Targeted Biopsy: A Smarter Way to Take Prostate Tissue Samples

December 1, 2016

Discovery
January 1, 2017

Carter

Carter: Targeted biopsy finds higher-grade cancers that standard biopsy has missed.

For years, the biggest frustration with the prostate biopsy has been that it is "blind." That is, although they are guided by ultrasound, urologists doing a biopsy really can’t see whether one area of the prostate looks any different from another — so they do the best they can by trying to sample tissue in a systematic way throughout the gland. The problem with this approach, says urologist H. Ballentine Carter, M.D., the Bernard L. Schwartz Distinguished Professor of Urologic Oncology, is that "we often miss significant prostate cancers. About half of men require a repeat biopsy within five years because of concerns that cancer is hiding there and was simply missed."

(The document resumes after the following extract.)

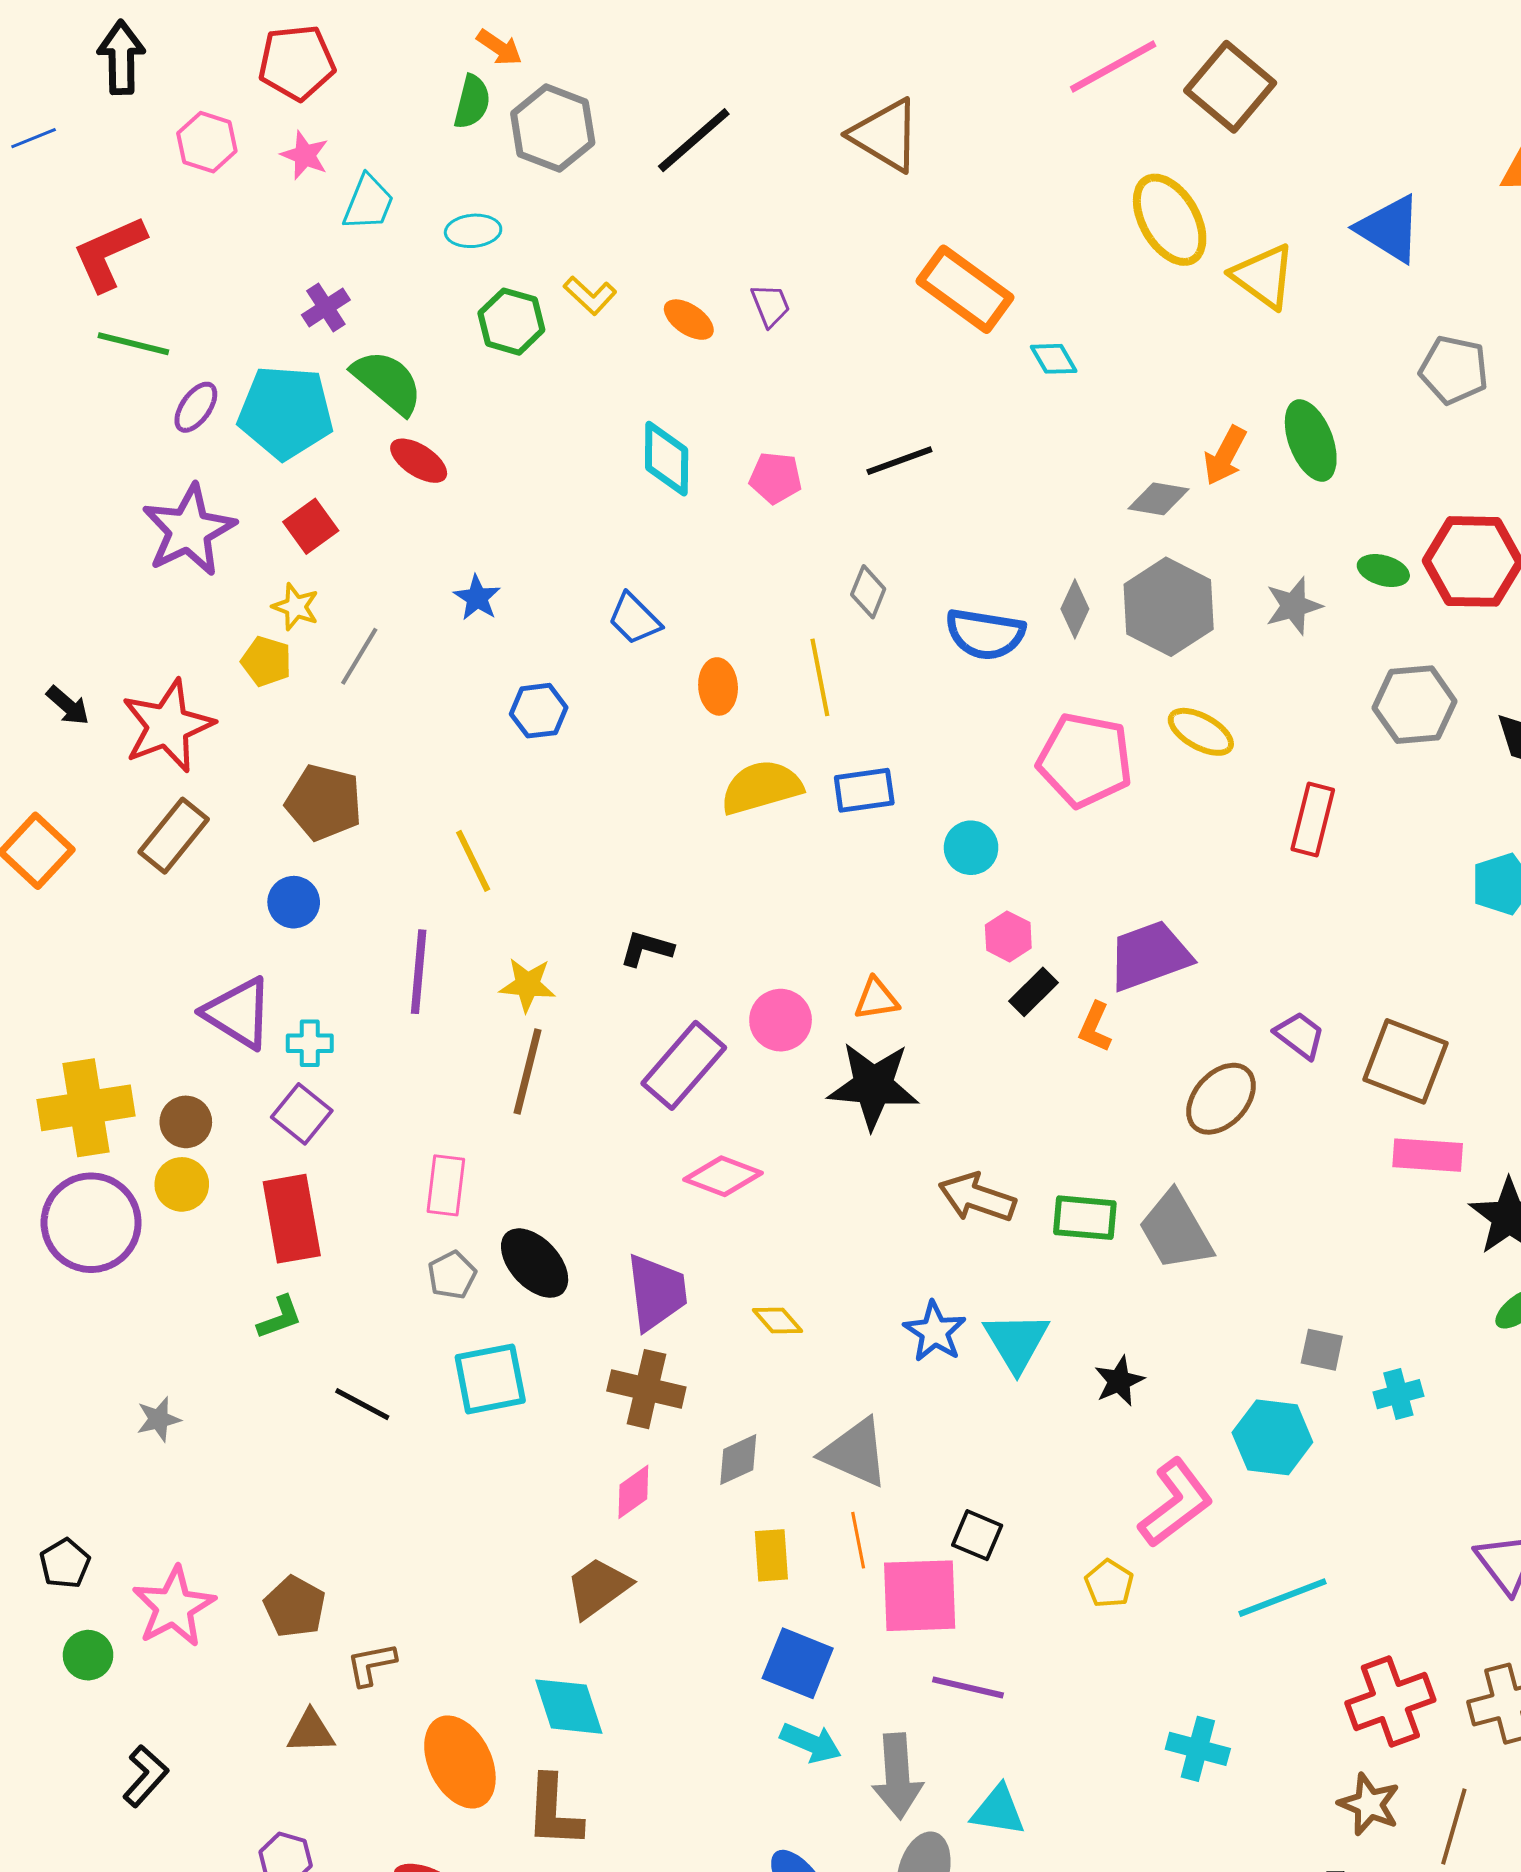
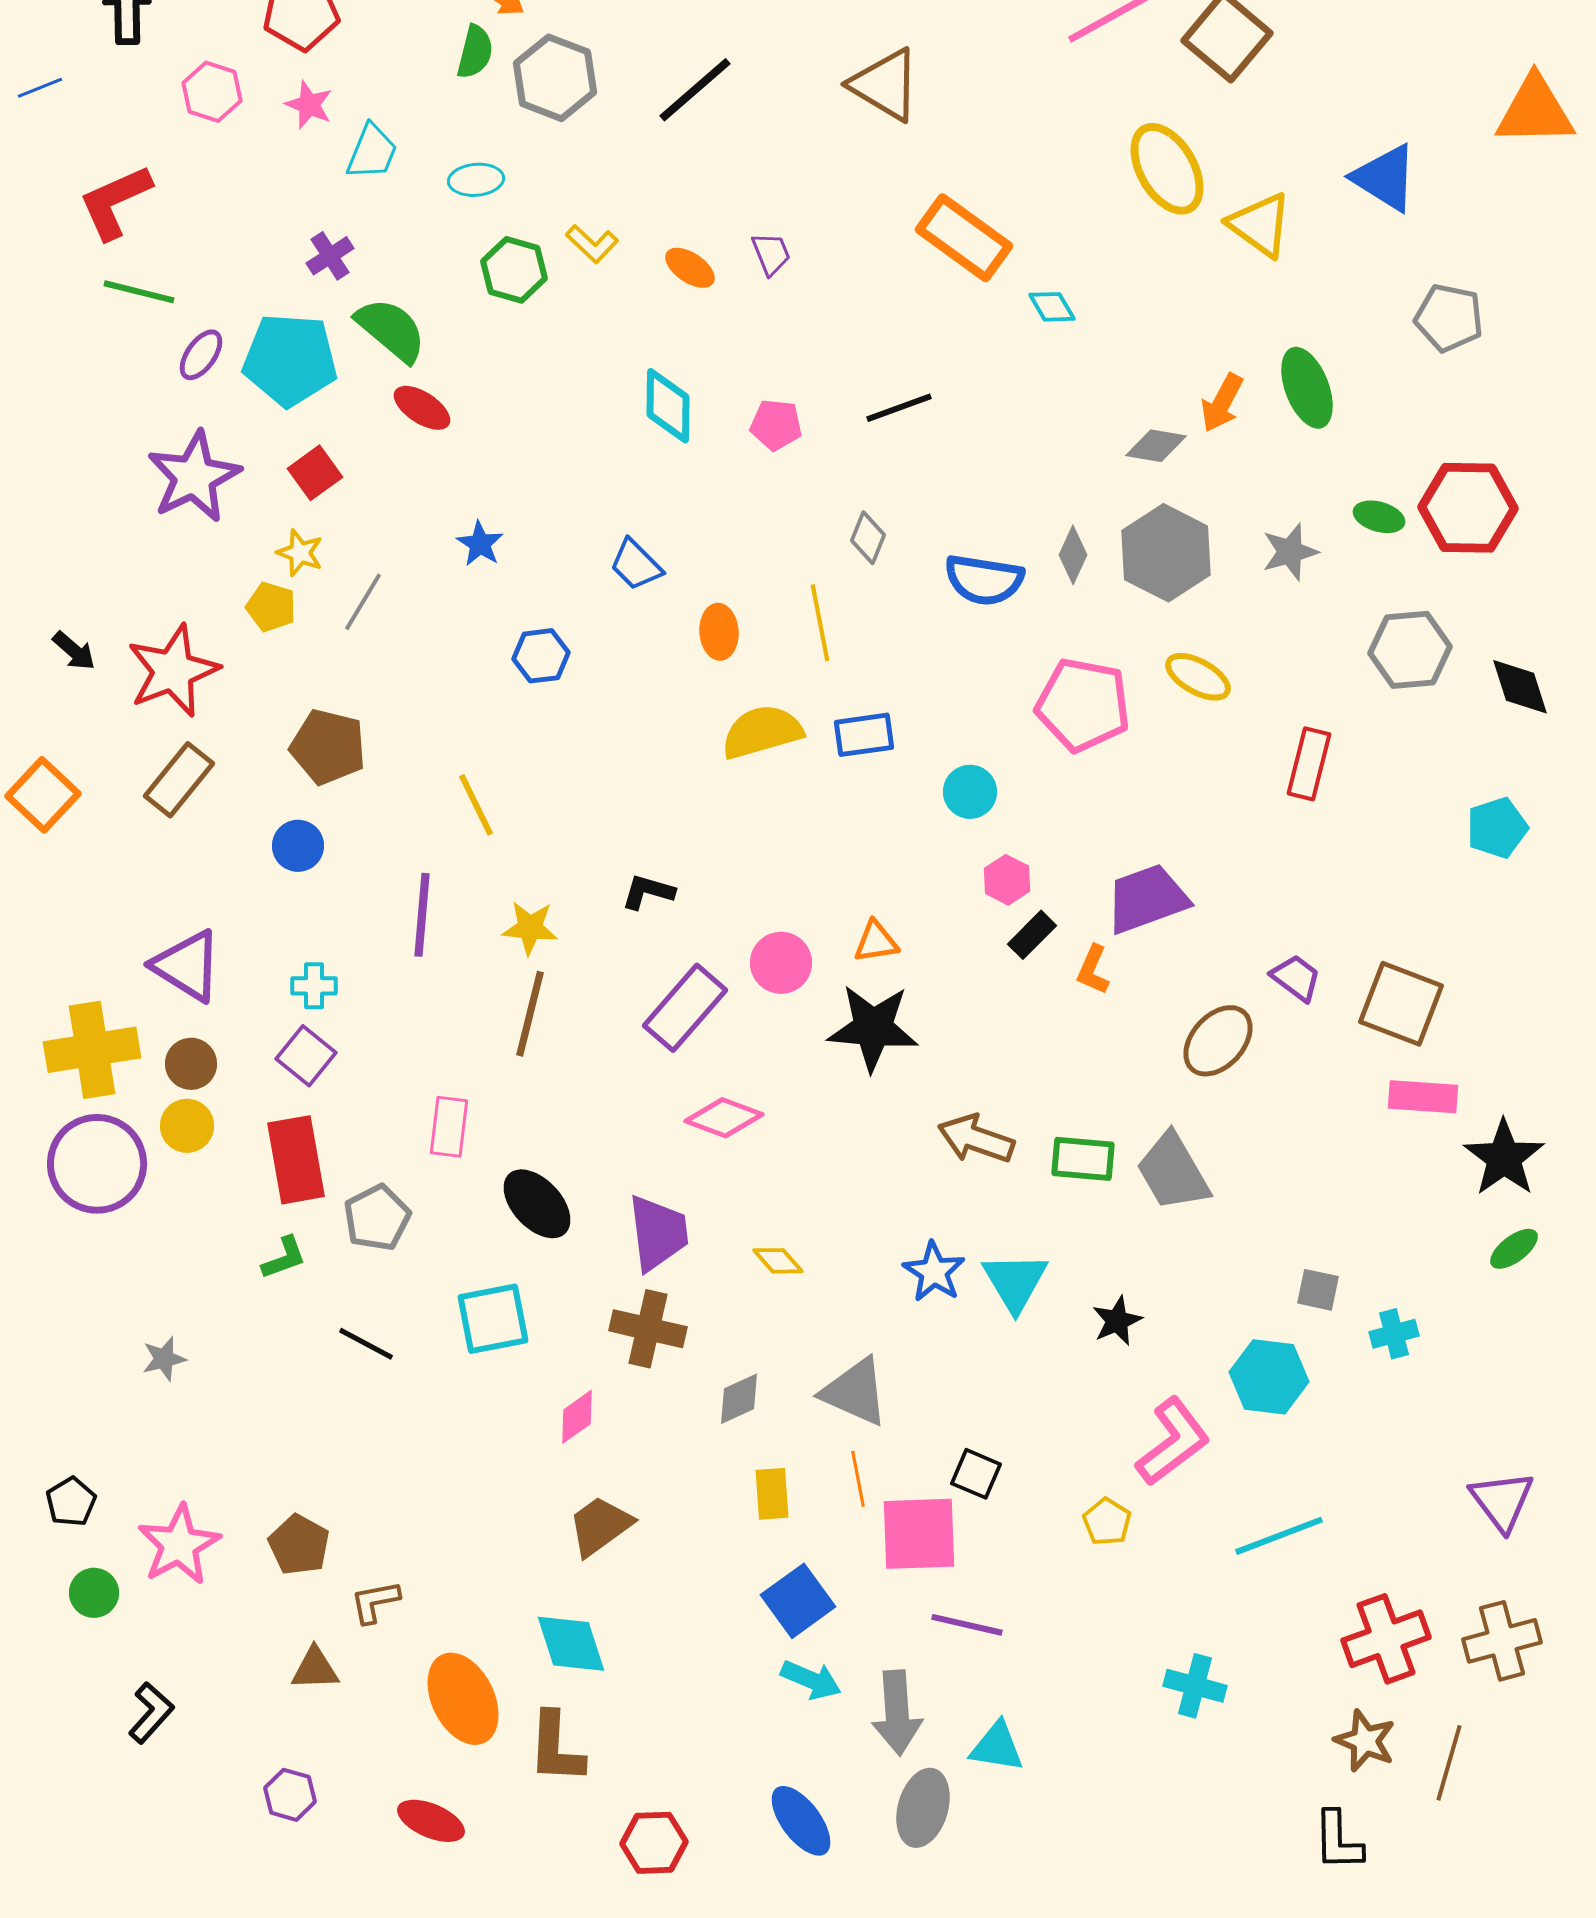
purple triangle: (238, 1013) -> (187, 966), moved
gray pentagon: (452, 1275) -> (377, 1218), moved, size x1.4
pink diamond: (633, 1492) -> (577, 1417), moved
blue square: (798, 1663) -> (798, 1601), turned 32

Good news: Biopsy is getting a whole lot smarter with a new approach called multi- parametric MRI (mpMRI)-guided biopsy, also known as fusion or targeted biopsy.

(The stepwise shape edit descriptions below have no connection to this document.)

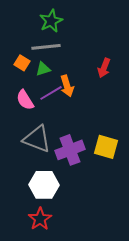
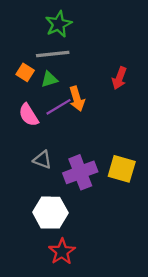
gray triangle: (37, 139) -> (42, 160), size x0.6
red star: (40, 219) -> (62, 252), moved

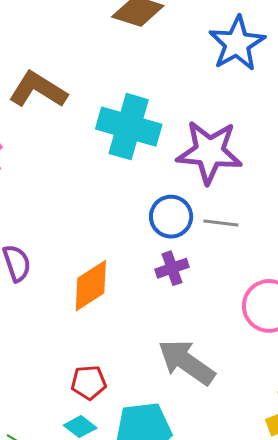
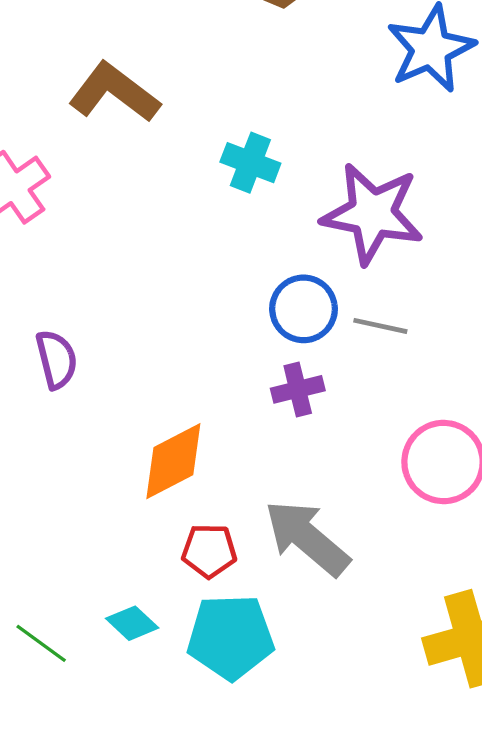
cyan cross: (129, 127) -> (250, 163), size x0.6
orange diamond: (91, 286) -> (173, 461), moved
red pentagon: (89, 382) -> (209, 551), moved

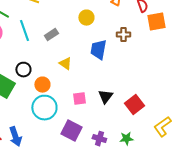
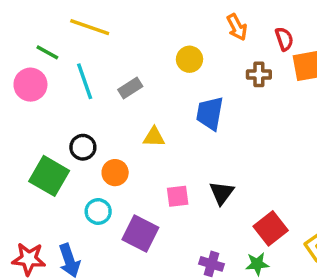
brown cross: (123, 35) -> (259, 74), moved
yellow triangle: (65, 64) -> (154, 137), turned -32
red square: (134, 105) -> (271, 228), moved
cyan circle: (44, 108) -> (98, 212), moved, size x0.6
purple square: (71, 131) -> (140, 233), moved

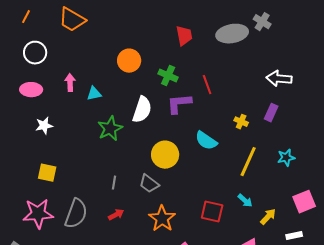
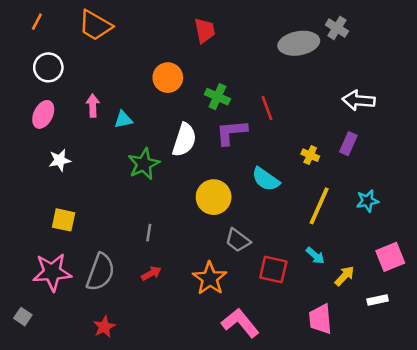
red trapezoid: (184, 36) -> (205, 31), moved
pink ellipse: (31, 90) -> (43, 114), turned -65
gray trapezoid: (149, 184) -> (238, 240), moved

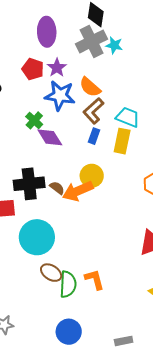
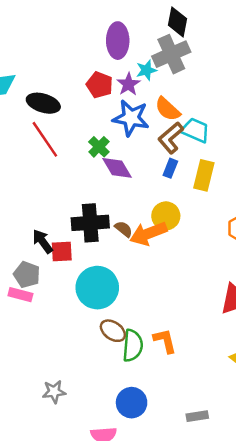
cyan star: (114, 45) -> (146, 70), moved, turned -30
cyan trapezoid: (128, 117) -> (195, 130), moved

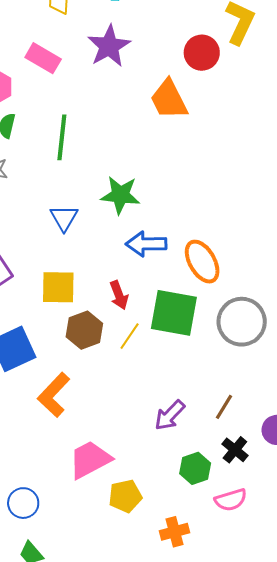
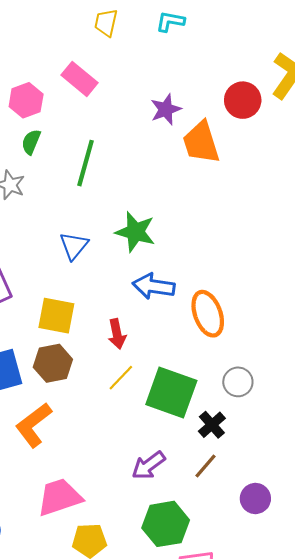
purple star: (109, 46) -> (166, 109), moved, size x0.7
green square: (174, 313) -> (171, 392), moved
gray circle: (242, 322) -> (238, 382), size x0.6
brown hexagon: (84, 330) -> (53, 363), moved
black cross: (235, 450) -> (212, 425), moved
green hexagon: (195, 468) -> (166, 524), size x1.4

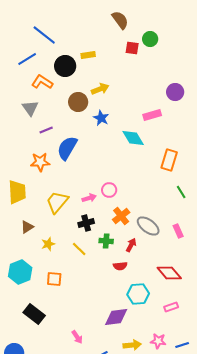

mpMRI-guided biopsy uses three different ways of looking at prostate tissue to help determine the presence of cancer, says Carter. "One is the tissue signal intensity upon exposure to a strong magnet. Another is how well water diffuses through the tissues; and the third is how well the contrast material is taken up, and how quickly it washes out of the tissues." These three parameters are important, he explains, because "compared to normal tissue, prostate cancer is associated with low signal intensity, low water diffusion, and earlier contrast enhancement with faster washout of contrast."

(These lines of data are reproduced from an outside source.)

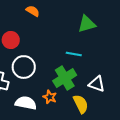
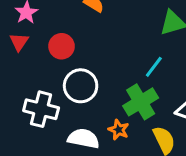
cyan line: (74, 54) -> (154, 67), turned -63

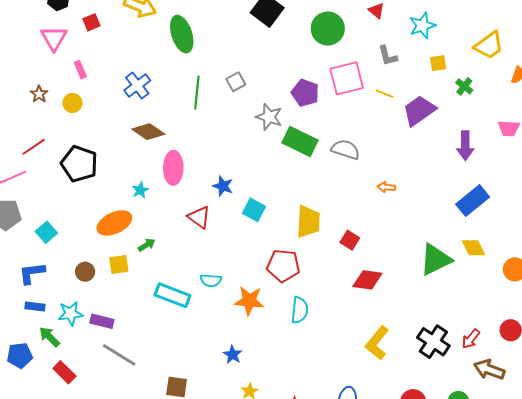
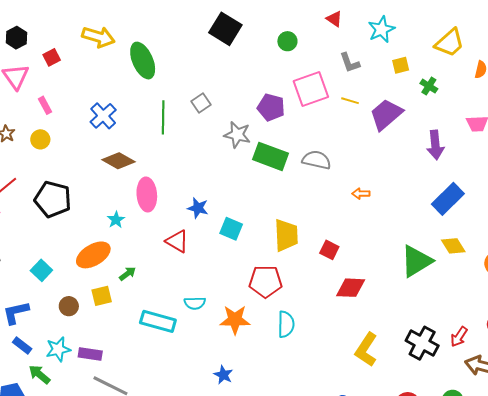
green circle: (328, 29) -> (287, 41), size x0.6
cyan square: (46, 232) -> (41, 270), moved
blue rectangle: (35, 307) -> (22, 346), turned 36

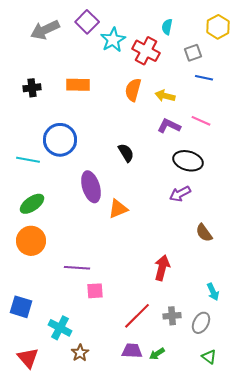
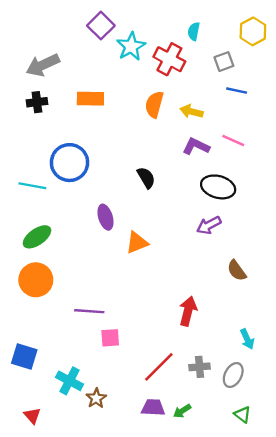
gray arrow: (45, 30) -> (43, 65), moved
purple ellipse: (91, 187) -> (105, 217), size x0.7
brown star: (80, 353) -> (96, 398), moved
red triangle: (28, 358) -> (32, 416), size x0.7

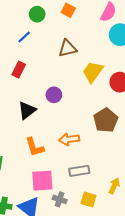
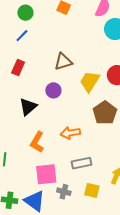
green circle: (37, 14) -> (25, 13), moved
brown triangle: (68, 48) -> (63, 62), moved
yellow trapezoid: (93, 72) -> (90, 81), moved
orange L-shape: (35, 147) -> (37, 142), turned 50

At Johns Hopkins, radiologists use a grading system (the Prostate Imaging Reporting and Data Systems, or PIRADS) from 1-5 based on results of the mpMRI to indicate the likelihood that cancer is present. Grade 1-2 means a low suspicion of cancer; grade 3, right in the middle, is "indeterminate suspicion," and grade 4-5 suggests a high suspicion.

"Prostate MRI can be used to assess the probability that cancer is present, and also the probability that a high-grade cancer is present," says Carter. "But MRI cannot diagnose prostate cancer; only a biopsy can do that."

The mpMRI lays the groundwork for the biopsy. "During the biopsy, which is done with ultrasound guidance, we overlay the MRI image and the ultrasound image, fusing them together to directly target abnormal regions seen on mpMRI," says Carter.

Carter and colleagues recently looked at the capability of targeted biopsy vs. traditional biopsy in three groups: men with elevated PSA levels who had never had a biopsy; men newly diagnosed with prostate cancer who met criteria for active surveillance and were undergoing a second biopsy to make sure their disease was low-grade, slow-growing and safe enough not to be immediately treated; and men already enrolled in active surveillance who were undergoing routine follow-up biopsies. Their study was published in the May 2016 issue of European Urology. The results were most striking in the first group of men — those who had never undergone a biopsy before. Targeted biopsy identified higher-grade cancers in 16 percent of these men — cancers that standard biopsy missed.

In the second and third groups, "targeted biopsy identified high-grade disease that had been missed by systematic biopsy in only 4 to 5 percent of individuals," Carter reports. "Therefore, we believe that image-guided biopsy provides useful information over and above regular biopsy for men with an elevated PSA, but not necessarily for those who meet strict criteria for active surveillance. However, image-guided biopsies could help expand the pool of individuals for whom surveillance would be safe." And further good news for men on active surveillance: "Among men who had no PIRADS 3 or higher lesion, there was a 90-percent likelihood of finding no cancer of Gleason score above 6 on biopsy. For those men, frequent biopsies to monitor their cancer while on surveillance may be unnecessary."